## What you need to do
Below this line is a listing that includes pictures. Copy exactly, and only, the lines from the one containing "pyautogui.click(536, 288)" through the one containing "pyautogui.scroll(1, 551, 292)"; the pictures do not go in the copy.

## Dataset records

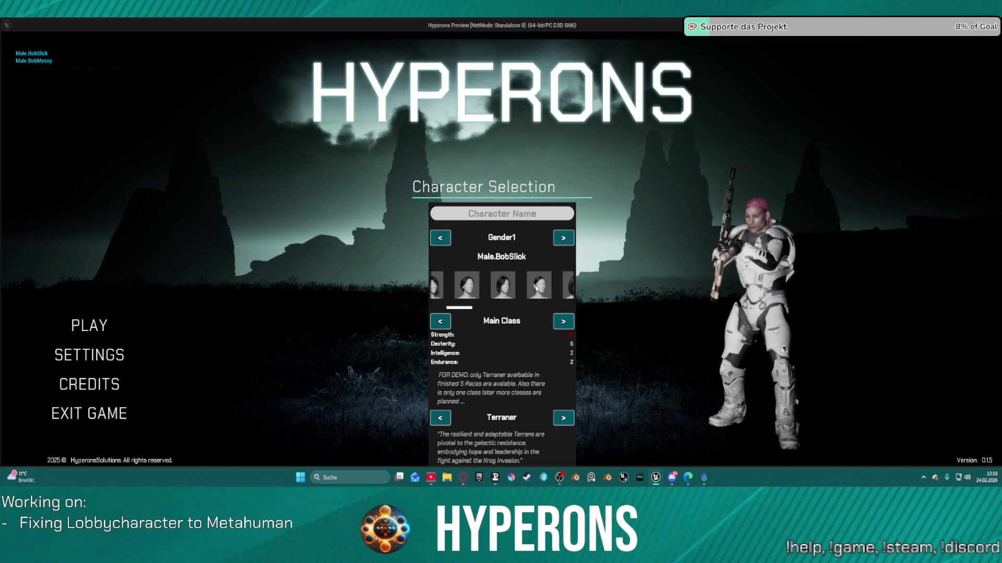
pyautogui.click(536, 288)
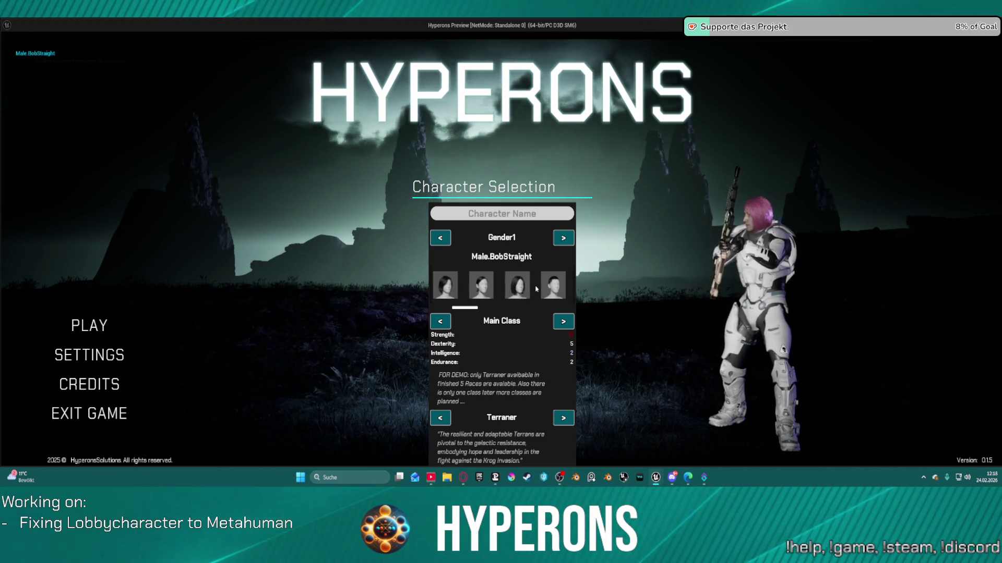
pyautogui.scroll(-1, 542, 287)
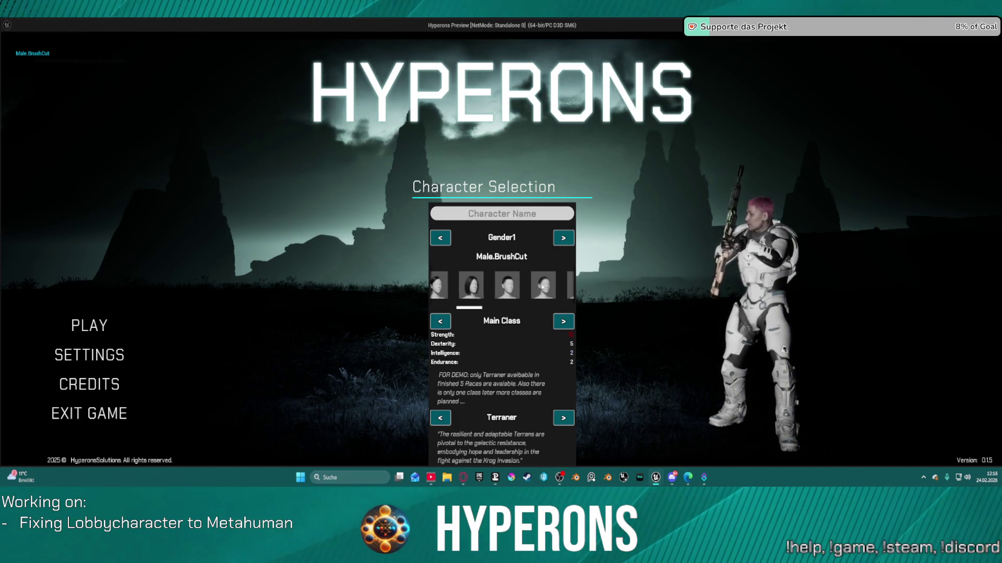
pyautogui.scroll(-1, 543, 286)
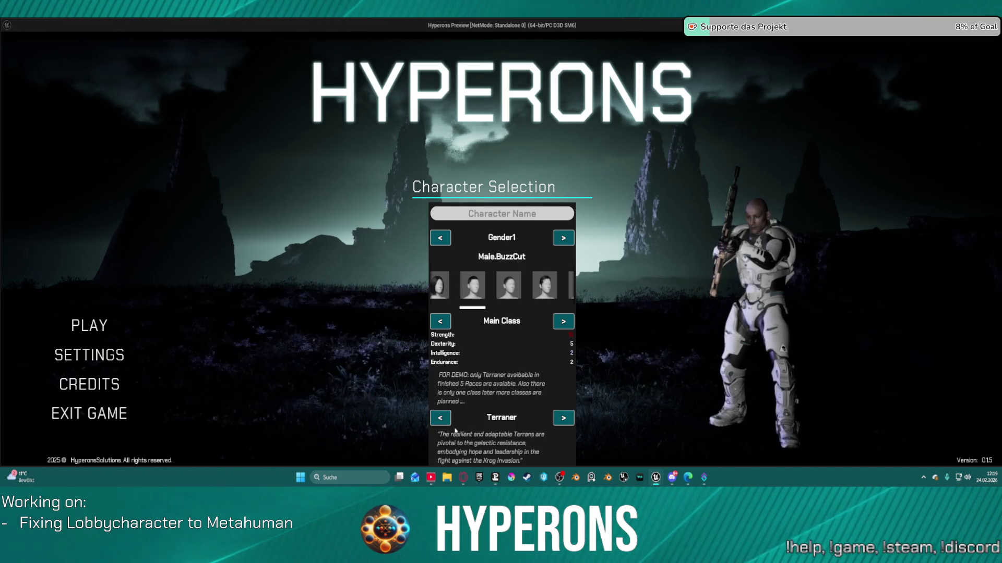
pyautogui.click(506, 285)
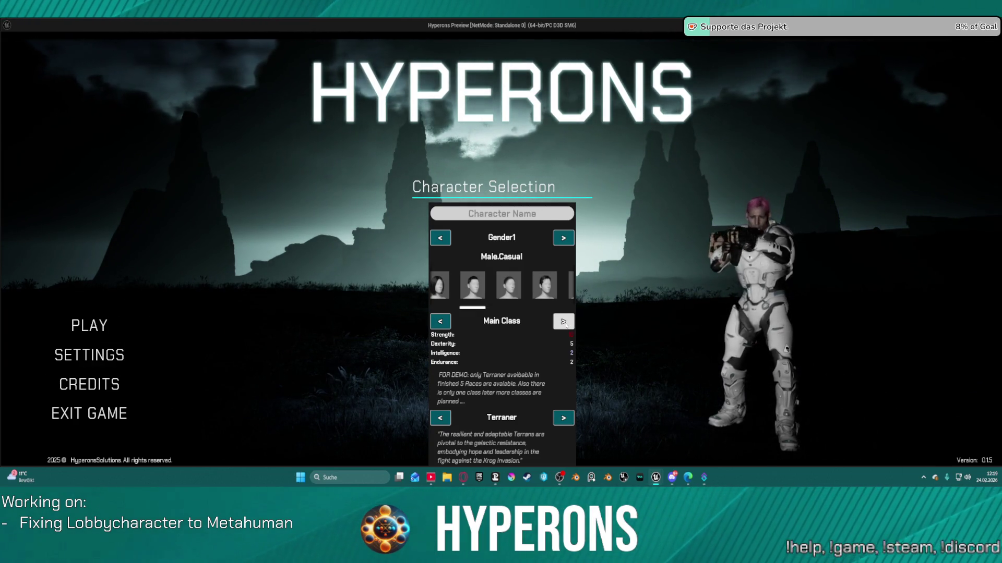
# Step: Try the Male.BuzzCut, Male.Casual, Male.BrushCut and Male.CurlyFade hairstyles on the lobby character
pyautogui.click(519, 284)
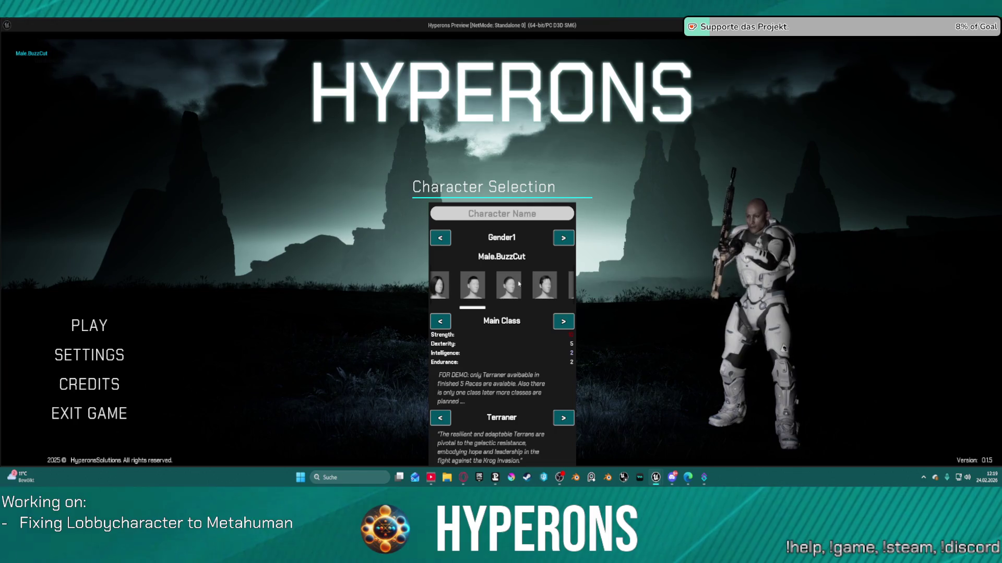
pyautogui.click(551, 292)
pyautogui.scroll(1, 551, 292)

* * *

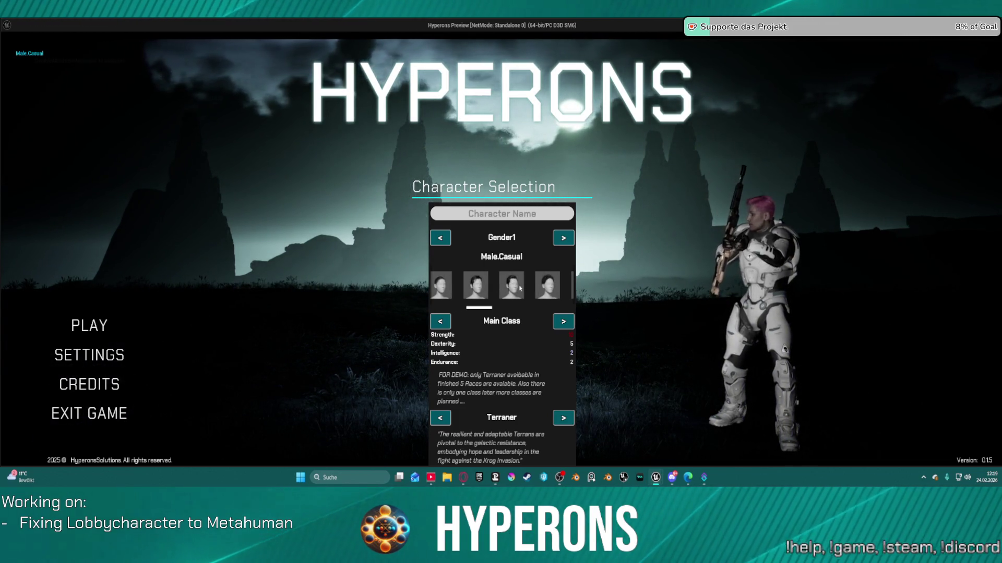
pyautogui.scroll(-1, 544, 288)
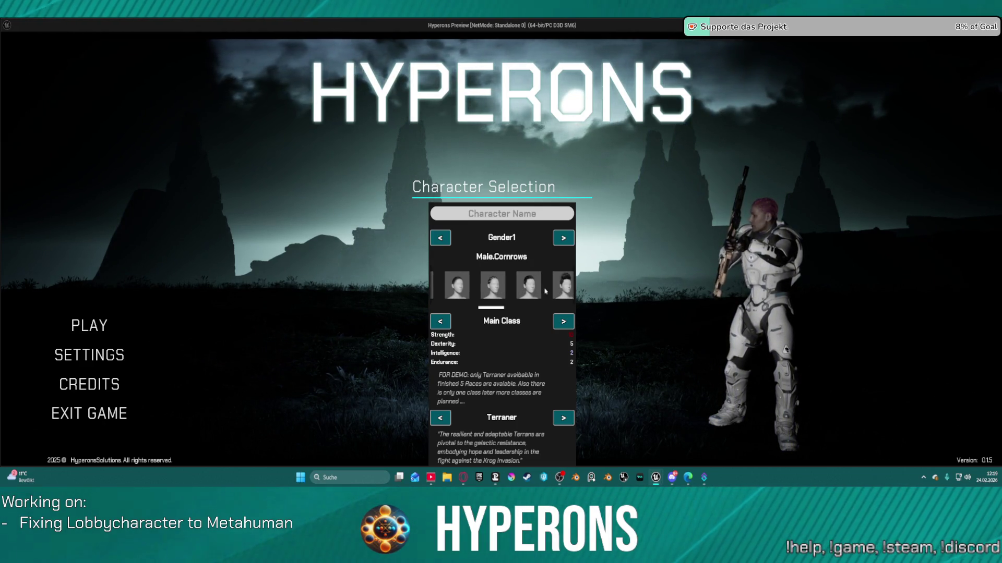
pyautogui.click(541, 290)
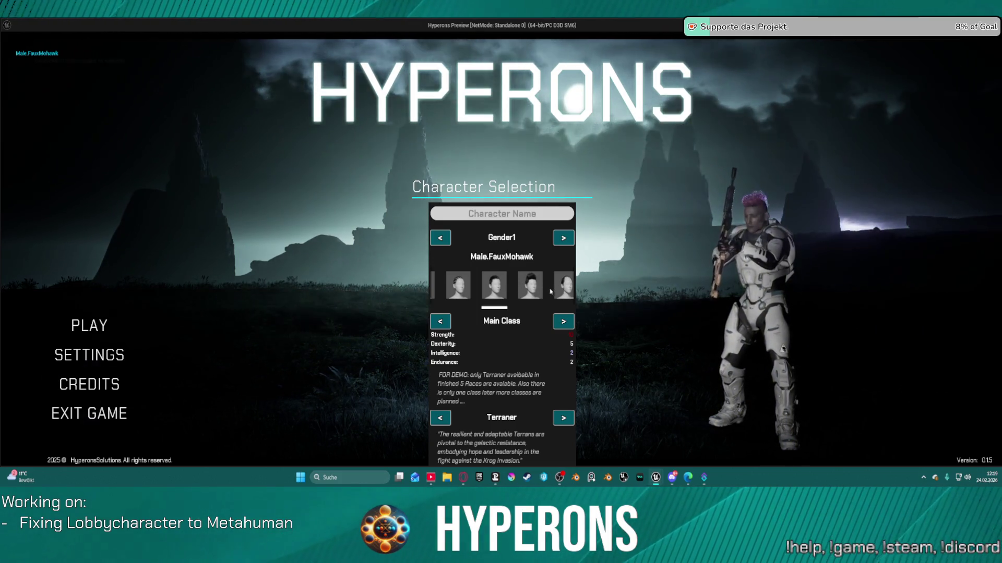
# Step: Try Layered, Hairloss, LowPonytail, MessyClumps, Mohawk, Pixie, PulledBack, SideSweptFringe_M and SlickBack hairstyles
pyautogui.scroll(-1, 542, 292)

## Exercise solution
pyautogui.click(536, 288)
pyautogui.scroll(-1, 542, 287)
pyautogui.scroll(-1, 543, 286)
pyautogui.click(506, 285)
# Step: Try the Male.BuzzCut, Male.Casual, Male.BrushCut and Male.CurlyFade hairstyles on the lobby character
pyautogui.click(519, 284)
pyautogui.click(551, 292)
pyautogui.scroll(1, 551, 292)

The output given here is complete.